WHAT THE EXERCISE ASKS:
Repeat the listing beneath this line exactly, keeping every character.

RECORD SET:
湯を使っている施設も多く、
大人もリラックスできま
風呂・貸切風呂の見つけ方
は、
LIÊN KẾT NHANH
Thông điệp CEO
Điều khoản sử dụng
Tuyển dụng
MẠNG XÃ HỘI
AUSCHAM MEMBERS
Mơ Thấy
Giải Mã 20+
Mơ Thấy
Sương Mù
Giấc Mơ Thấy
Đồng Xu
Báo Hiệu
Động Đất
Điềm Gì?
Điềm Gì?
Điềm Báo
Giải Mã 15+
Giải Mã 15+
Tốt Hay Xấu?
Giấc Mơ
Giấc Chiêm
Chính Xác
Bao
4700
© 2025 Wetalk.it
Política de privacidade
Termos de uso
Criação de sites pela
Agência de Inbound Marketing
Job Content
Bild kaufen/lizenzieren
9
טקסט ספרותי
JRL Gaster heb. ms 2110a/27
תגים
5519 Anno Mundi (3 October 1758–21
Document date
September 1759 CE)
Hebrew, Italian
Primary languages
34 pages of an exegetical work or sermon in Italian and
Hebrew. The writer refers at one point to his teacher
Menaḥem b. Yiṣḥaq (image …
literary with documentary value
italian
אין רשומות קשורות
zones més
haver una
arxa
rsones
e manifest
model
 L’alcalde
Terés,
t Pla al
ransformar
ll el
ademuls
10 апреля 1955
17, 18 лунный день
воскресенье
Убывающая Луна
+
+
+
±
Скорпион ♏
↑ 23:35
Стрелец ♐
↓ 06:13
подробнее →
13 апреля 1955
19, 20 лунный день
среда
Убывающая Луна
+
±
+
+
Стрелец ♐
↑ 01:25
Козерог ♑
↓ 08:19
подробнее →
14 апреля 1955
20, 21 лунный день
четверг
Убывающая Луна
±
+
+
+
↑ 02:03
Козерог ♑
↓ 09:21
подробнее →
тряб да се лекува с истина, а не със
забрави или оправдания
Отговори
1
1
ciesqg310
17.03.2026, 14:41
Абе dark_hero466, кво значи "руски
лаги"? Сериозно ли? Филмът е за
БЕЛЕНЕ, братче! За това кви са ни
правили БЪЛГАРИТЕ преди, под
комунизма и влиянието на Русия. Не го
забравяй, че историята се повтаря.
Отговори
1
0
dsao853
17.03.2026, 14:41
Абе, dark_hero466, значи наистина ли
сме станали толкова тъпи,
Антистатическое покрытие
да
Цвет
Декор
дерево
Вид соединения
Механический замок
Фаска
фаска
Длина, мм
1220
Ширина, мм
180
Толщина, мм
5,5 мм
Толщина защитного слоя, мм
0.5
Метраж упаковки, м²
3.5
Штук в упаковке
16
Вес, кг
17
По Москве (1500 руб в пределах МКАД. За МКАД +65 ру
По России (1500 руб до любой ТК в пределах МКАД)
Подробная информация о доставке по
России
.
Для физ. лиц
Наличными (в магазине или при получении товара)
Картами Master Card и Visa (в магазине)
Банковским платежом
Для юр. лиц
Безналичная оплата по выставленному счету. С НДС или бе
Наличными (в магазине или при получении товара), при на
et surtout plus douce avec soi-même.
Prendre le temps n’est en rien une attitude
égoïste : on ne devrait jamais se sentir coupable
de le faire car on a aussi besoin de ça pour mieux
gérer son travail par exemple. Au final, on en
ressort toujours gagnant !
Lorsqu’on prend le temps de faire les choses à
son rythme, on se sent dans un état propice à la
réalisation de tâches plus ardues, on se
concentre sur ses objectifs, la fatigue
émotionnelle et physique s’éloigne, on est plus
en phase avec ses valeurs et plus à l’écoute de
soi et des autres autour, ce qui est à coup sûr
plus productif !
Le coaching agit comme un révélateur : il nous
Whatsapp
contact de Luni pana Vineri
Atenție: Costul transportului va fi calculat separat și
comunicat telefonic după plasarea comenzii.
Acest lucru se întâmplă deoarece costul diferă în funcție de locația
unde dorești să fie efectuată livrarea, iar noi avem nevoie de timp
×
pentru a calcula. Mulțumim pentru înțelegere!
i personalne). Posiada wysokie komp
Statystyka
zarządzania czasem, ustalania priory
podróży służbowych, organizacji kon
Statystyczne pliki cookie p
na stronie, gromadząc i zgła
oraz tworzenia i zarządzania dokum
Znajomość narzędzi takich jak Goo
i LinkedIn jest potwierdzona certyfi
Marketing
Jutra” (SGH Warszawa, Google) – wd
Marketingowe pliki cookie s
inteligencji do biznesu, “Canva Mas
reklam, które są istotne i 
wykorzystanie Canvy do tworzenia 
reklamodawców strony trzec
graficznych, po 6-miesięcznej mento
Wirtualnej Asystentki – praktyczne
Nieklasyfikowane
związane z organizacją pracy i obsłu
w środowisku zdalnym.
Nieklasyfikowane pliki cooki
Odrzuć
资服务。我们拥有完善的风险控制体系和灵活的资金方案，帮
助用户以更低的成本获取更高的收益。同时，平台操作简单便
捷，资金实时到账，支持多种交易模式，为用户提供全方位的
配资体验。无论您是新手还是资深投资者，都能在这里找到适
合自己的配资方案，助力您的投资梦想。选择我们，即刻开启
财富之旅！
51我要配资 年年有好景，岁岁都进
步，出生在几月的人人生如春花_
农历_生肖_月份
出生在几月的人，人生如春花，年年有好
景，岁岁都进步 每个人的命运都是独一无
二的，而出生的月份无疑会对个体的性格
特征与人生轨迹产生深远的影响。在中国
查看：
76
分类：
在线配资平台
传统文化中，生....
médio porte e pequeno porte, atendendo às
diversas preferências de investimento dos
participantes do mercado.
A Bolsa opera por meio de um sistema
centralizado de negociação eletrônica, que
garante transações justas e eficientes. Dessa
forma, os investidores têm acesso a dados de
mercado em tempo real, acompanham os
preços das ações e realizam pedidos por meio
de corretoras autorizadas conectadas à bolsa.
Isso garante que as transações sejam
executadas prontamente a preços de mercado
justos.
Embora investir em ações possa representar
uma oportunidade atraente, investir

EXERCISE ANSWER:
湯を使っている施設も多く、
大人もリラックスできま
風呂・貸切風呂の見つけ方
は、
LIÊN KẾT NHANH
Thông điệp CEO
Điều khoản sử dụng
Tuyển dụng
MẠNG XÃ HỘI
AUSCHAM MEMBERS
Mơ Thấy
Giải Mã 20+
Mơ Thấy
Sương Mù
Giấc Mơ Thấy
Đồng Xu
Báo Hiệu
Động Đất
Điềm Gì?
Điềm Gì?
Điềm Báo
Giải Mã 15+
Giải Mã 15+
Tốt Hay Xấu?
Giấc Mơ
Giấc Chiêm
Chính Xác
Bao
4700
© 2025 Wetalk.it
Política de privacidade
Termos de uso
Criação de sites pela
Agência de Inbound Marketing
Job Content
Bild kaufen/lizenzieren
9
טקסט ספרותי
JRL Gaster heb. ms 2110a/27
תגים
5519 Anno Mundi (3 October 1758–21
Document date
September 1759 CE)
Hebrew, Italian
Primary languages
34 pages of an exegetical work or sermon in Italian and
Hebrew. The writer refers at one point to his teacher
Menaḥem b. Yiṣḥaq (image …
literary with documentary value
italian
אין רשומות קשורות
zones més
haver una
arxa
rsones
e manifest
model
 L’alcalde
Terés,
t Pla al
ransformar
ll el
ademuls
10 апреля 1955
17, 18 лунный день
воскресенье
Убывающая Луна
+
+
+
±
Скорпион ♏
↑ 23:35
Стрелец ♐
↓ 06:13
подробнее →
13 апреля 1955
19, 20 лунный день
среда
Убывающая Луна
+
±
+
+
Стрелец ♐
↑ 01:25
Козерог ♑
↓ 08:19
подробнее →
14 апреля 1955
20, 21 лунный день
четверг
Убывающая Луна
±
+
+
+
↑ 02:03
Козерог ♑
↓ 09:21
подробнее →
тряб да се лекува с истина, а не със
забрави или оправдания
Отговори
1
1
ciesqg310
17.03.2026, 14:41
Абе dark_hero466, кво значи "руски
лаги"? Сериозно ли? Филмът е за
БЕЛЕНЕ, братче! За това кви са ни
правили БЪЛГАРИТЕ преди, под
комунизма и влиянието на Русия. Не го
забравяй, че историята се повтаря.
Отговори
1
0
dsao853
17.03.2026, 14:41
Абе, dark_hero466, значи наистина ли
сме станали толкова тъпи,
Антистатическое покрытие
да
Цвет
Декор
дерево
Вид соединения
Механический замок
Фаска
фаска
Длина, мм
1220
Ширина, мм
180
Толщина, мм
5,5 мм
Толщина защитного слоя, мм
0.5
Метраж упаковки, м²
3.5
Штук в упаковке
16
Вес, кг
17
По Москве (1500 руб в пределах МКАД. За МКАД +65 ру
По России (1500 руб до любой ТК в пределах МКАД)
Подробная информация о доставке по
России
.
Для физ. лиц
Наличными (в магазине или при получении товара)
Картами Master Card и Visa (в магазине)
Банковским платежом
Для юр. лиц
Безналичная оплата по выставленному счету. С НДС или бе
Наличными (в магазине или при получении товара), при на
et surtout plus douce avec soi-même.
Prendre le temps n’est en rien une attitude
égoïste : on ne devrait jamais se sentir coupable
de le faire car on a aussi besoin de ça pour mieux
gérer son travail par exemple. Au final, on en
ressort toujours gagnant !
Lorsqu’on prend le temps de faire les choses à
son rythme, on se sent dans un état propice à la
réalisation de tâches plus ardues, on se
concentre sur ses objectifs, la fatigue
émotionnelle et physique s’éloigne, on est plus
en phase avec ses valeurs et plus à l’écoute de
soi et des autres autour, ce qui est à coup sûr
plus productif !
Le coaching agit comme un révélateur : il nous
Whatsapp
contact de Luni pana Vineri
Atenție: Costul transportului va fi calculat separat și
comunicat telefonic după plasarea comenzii.
Acest lucru se întâmplă deoarece costul diferă în funcție de locația
unde dorești să fie efectuată livrarea, iar noi avem nevoie de timp
×
pentru a calcula. Mulțumim pentru înțelegere!
i personalne). Posiada wysokie komp
Statystyka
zarządzania czasem, ustalania priory
podróży służbowych, organizacji kon
Statystyczne pliki cookie p
na stronie, gromadząc i zgła
oraz tworzenia i zarządzania dokum
Znajomość narzędzi takich jak Goo
i LinkedIn jest potwierdzona certyfi
Marketing
Jutra” (SGH Warszawa, Google) – wd
Marketingowe pliki cookie s
inteligencji do biznesu, “Canva Mas
reklam, które są istotne i 
wykorzystanie Canvy do tworzenia 
reklamodawców strony trzec
graficznych, po 6-miesięcznej mento
Wirtualnej Asystentki – praktyczne
Nieklasyfikowane
związane z organizacją pracy i obsłu
w środowisku zdalnym.
Nieklasyfikowane pliki cooki
Odrzuć
资服务。我们拥有完善的风险控制体系和灵活的资金方案，帮
助用户以更低的成本获取更高的收益。同时，平台操作简单便
捷，资金实时到账，支持多种交易模式，为用户提供全方位的
配资体验。无论您是新手还是资深投资者，都能在这里找到适
合自己的配资方案，助力您的投资梦想。选择我们，即刻开启
财富之旅！
51我要配资 年年有好景，岁岁都进
步，出生在几月的人人生如春花_
农历_生肖_月份
出生在几月的人，人生如春花，年年有好
景，岁岁都进步 每个人的命运都是独一无
二的，而出生的月份无疑会对个体的性格
特征与人生轨迹产生深远的影响。在中国
查看：
76
分类：
在线配资平台
传统文化中，生....
médio porte e pequeno porte, atendendo às
diversas preferências de investimento dos
participantes do mercado.
A Bolsa opera por meio de um sistema
centralizado de negociação eletrônica, que
garante transações justas e eficientes. Dessa
forma, os investidores têm acesso a dados de
mercado em tempo real, acompanham os
preços das ações e realizam pedidos por meio
de corretoras autorizadas conectadas à bolsa.
Isso garante que as transações sejam
executadas prontamente a preços de mercado
justos.
Embora investir em ações possa representar
uma oportunidade atraente, investir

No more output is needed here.